After being busy throughout September (and fishing other places of course), I went out to fish the Chesapeake this past weekend on my boat. With my dad and uncle (who taught me how to fly fish in the first place), we headed out of Solomons, MD. The forecast was both good and bad – calm winds, but steady rain all day.
We fished the mouth of the Patuxent River, and found some sub-legal striped bass under an oil slick (caused by thousands of fish shitting and/or chomping down on menhaden and anchovies). The fish were in 30′ of water, and holding throughout the water column. After a couple good drifts, we had trouble relocating the school, and headed north to look for a better grade of fish.
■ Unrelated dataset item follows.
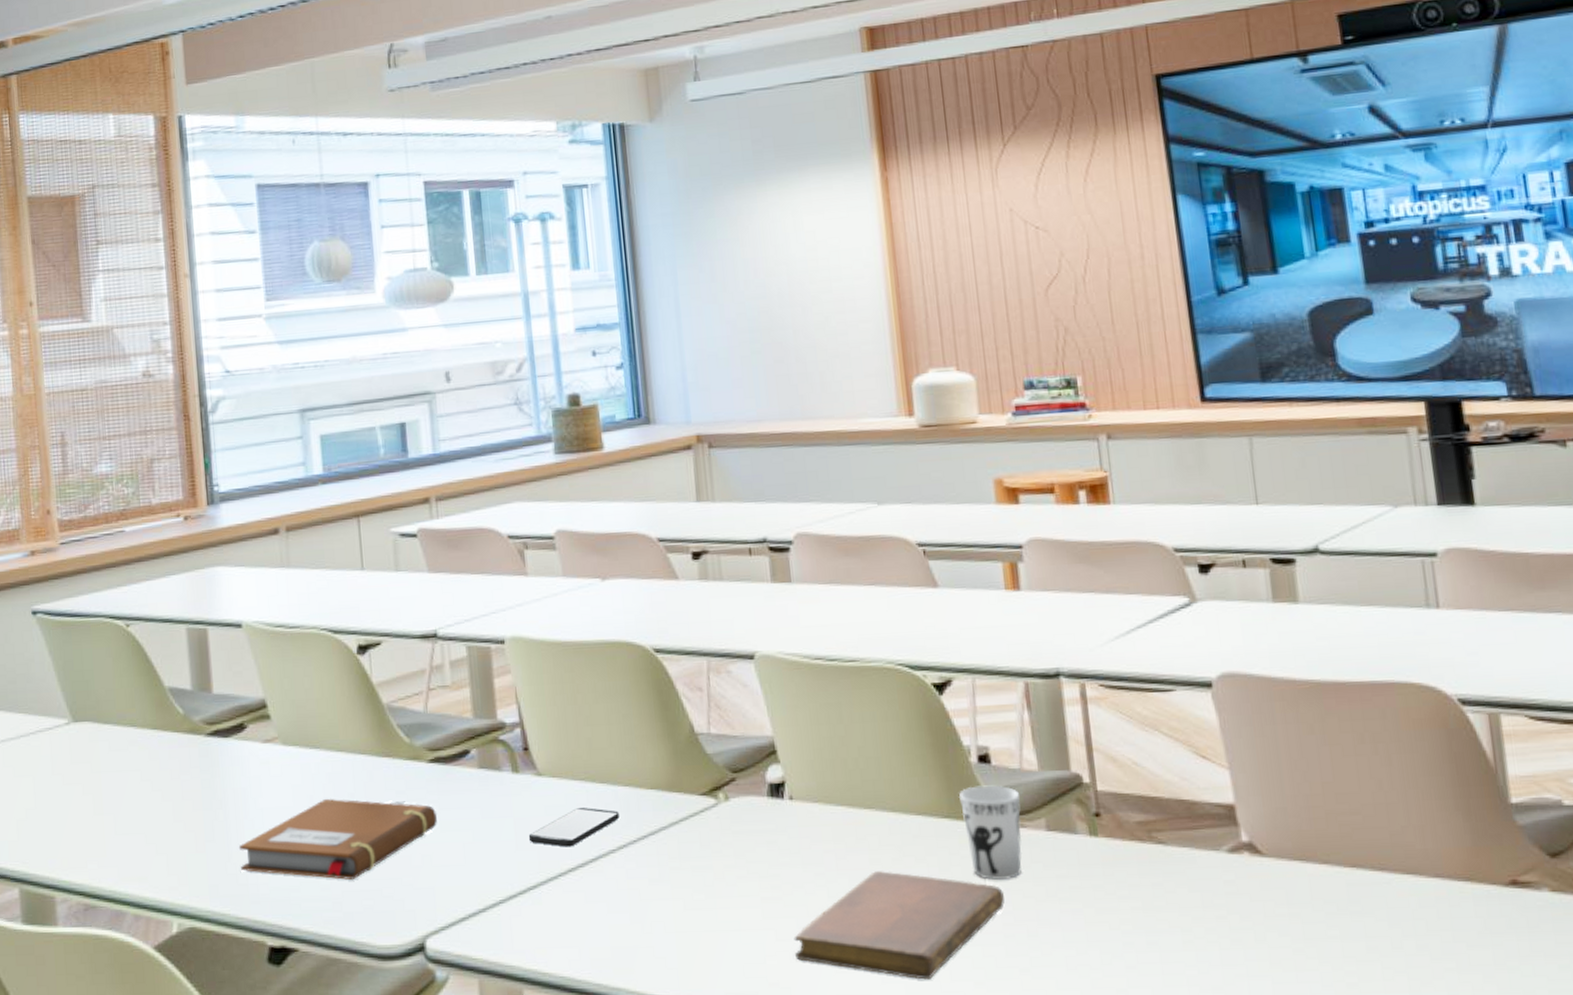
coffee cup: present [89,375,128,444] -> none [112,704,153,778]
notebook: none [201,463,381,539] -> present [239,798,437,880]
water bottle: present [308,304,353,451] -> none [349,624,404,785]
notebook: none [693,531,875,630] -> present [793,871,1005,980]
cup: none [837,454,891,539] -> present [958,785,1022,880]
The Little Choptank had provided great breaking fish from spring to the present, but the heavy rains and fog made finding birds and blitzing fish difficult. We decided to head in close to a few islands at the mouth of the river, and found steady success on dozens of striped bass to 14″ massed near structure. We took these fish on fly and spin, a fish every cast for 30 minutes. We tried a few other locations around the island, picking up a few more small striped bass and a large blowfish (essentially a puffer fish). With salinity high in the bay this year, this was a very cool thing to see.
After failing to find bigger fish in the shallows, and with difficulty finding breaking fish in the middle bay fog, we headed back to Solomons. Along the way, we stumbled across more breaking fish. They were spread out over a mile or more, with massive flocks of seagulls, terns, and pelicans following them. The fish were not feeding on the surface, and the birds were having the same problem we were – finding large schools underwater when no activity was visible on the surface.
We drifted through these areas, catching more sub-legal fish on jigs, including a single bluefish. Watching the depth-finder, I noticed bands of fish tight to the bottom in 65′ of water, and we started bouncing metal jigs on the bottom. Sure enough, the marks were gray trout (also known as yellow trout or weakfish).
Our biggest fish of the day was 16″, and we likely totaled around 60-70 fish for the boat. By contrast, my cousin was fishing a tournament out of the Annapolis area, which he won with a 35″ striped bass. That said, he did admit that most of the fish they took were sub-legal too. With these native/hold-over big bass still residing just to our North, they’ll be making their way through the Middle Bay soon enough.